Oft  fuhr  sie  mit  ihren Eltern auf dem Boot  nur  zwei  Inseln  weiter  zu  den  Großeltern.   Die  meisten  auf  der  Insel  ernährten  sich  wie  vor  hundert  Jahren  vom  Fischfang.   Eine  zusätzliche  Einnahmequelle  hatten  sie  durch  die  Herstellung  von  Muschelschmuck  und  einfachen  Tonarbeiten.

Die  Regierung  in  Male  war  weit  weg.   Fast  alles  regelte  man auf  der  Insel  mit  100  Einwohnern  selbst.   Jeder  kannte  jeden.   Man  schlief  in  einfachen  Hütten.   Die  Großeltern  galten  als wohlhabend,  weil  sie  einen  Raum  aus  Steinen  hatten  und  zwei  Hühner.   Er  gab  auf  der  ganzen  Insel  weder  Radio  noch  Fernsehen,  noch  eine  Zeitung.

Nur  einmal,  als Großvater  sehr  krank  war,  da  hatte  ihn  ein  Schnellboot  nach  Male  ins  Krankenhaus  gebracht.   Viele  Monate  danach  war  er  äußerst  verwirrt  gewesen.   50  Jahre  hatte  er  die  Insel  nicht  verlassen.   Was  er  in  Male  sah,  verstand  er  nicht.   Nicht  verarbeitete  Bilder  schwirrten  ihm  immer  wieder  im Kopf  herum  und  ließen  ihn  gar  den täglichen  Fischfang  vergessen.  

Die  Deutschen,  mit  denen  Shaona  sich  so  oft  wie  möglich  unterhielt,  um  ihre  Deutschkenntnisse  zu  verbessern,  konnten  gar  nicht  versehen,  wieso  sie  so  gespannt  auf  schlechtes  Wetter,  Schnee  und  Eis  war.   In  New  Dheli  hatte  sie  den  Batchalor  in  economics  mit  einer  durchschnittlichen  Note  abgeschlossen.   Nie  hätte  sie  sich  träumen  lassen,  aus  Deutschland  eine  Greencard  zuerhalten.   Seit  2002  gab  es  in  Deutschland  fast  Vollbeschäftigung.   Aus  Deutschland  waren  extra  Jobwerber  angereist,  um  jeden,  der  Deutsch  konnte  und  Akademiker  war,  anzuwerben.   Nun  hatte  Magu  ausgerechnet  dadurch  einen  Vorteil,  dass  sie  am  entlegensten  Fleckchen  der  Welt  mitten  unter  Deutschen  groß  geworden  war.   In  Deutschland  sollte  sie  in  der  englischen  Semantikredaktion  des  FINDERS  Konsortiums  arbeiten.   Man  erklärte  ihre  Arbeit  so:  „Sie  werden die  Sprache  so  zerlegen,  wie  sie  Fisch  zerlegen.   Die  Gräten  in  die  eine  Tonne  und  die  guten  Fischstücke  in  eine  andere“.

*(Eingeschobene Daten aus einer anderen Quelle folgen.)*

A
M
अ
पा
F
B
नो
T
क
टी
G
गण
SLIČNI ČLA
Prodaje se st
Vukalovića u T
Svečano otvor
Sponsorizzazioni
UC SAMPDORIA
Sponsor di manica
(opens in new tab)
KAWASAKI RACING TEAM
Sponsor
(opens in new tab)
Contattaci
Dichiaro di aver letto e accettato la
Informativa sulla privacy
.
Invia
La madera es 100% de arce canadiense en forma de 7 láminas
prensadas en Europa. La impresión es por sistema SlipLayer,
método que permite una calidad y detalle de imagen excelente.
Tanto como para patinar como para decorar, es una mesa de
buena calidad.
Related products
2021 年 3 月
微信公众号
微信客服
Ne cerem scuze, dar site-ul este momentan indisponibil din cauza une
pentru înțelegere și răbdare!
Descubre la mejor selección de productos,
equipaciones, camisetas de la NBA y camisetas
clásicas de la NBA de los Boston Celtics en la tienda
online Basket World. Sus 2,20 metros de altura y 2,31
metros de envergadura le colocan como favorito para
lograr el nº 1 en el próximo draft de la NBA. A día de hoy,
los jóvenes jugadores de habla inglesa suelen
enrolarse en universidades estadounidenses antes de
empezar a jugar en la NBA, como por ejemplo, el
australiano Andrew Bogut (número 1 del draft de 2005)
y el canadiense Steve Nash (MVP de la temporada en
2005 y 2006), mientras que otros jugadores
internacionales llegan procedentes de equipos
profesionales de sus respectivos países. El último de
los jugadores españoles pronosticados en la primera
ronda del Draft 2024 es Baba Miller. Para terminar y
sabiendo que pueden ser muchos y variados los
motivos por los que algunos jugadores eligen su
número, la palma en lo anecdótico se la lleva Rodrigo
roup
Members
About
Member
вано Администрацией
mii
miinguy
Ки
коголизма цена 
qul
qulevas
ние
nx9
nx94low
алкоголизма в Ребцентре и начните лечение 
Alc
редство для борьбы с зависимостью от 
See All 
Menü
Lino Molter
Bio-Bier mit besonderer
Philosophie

Richtig  verstanden  hatte  sie  es  nicht.   Aber  das  Gehalt  war  traumhaft,  richtig,  als  wäre  sie  eine  echte  Deutsche.   Nur  ein  Bruchteil  davon  würde reichen,  dass  ihre  Eltern  auf  Dhunikolhu  wie  Könige  leben  würden.   Für  ihre  Studiengebühren  hatten  Mutter  und  Vater  schwer  arbeiten  müssen.   Über  eins  war  sich  Shaona  jedoch  sicher.   Sie  würde in  ihrem  ganzen  Leben  nicht  mehr  so  viele  Fische  sehen,  wie  in  ihrer  Jugend.  

Die  Korallenriffe  würde sie  vermissen.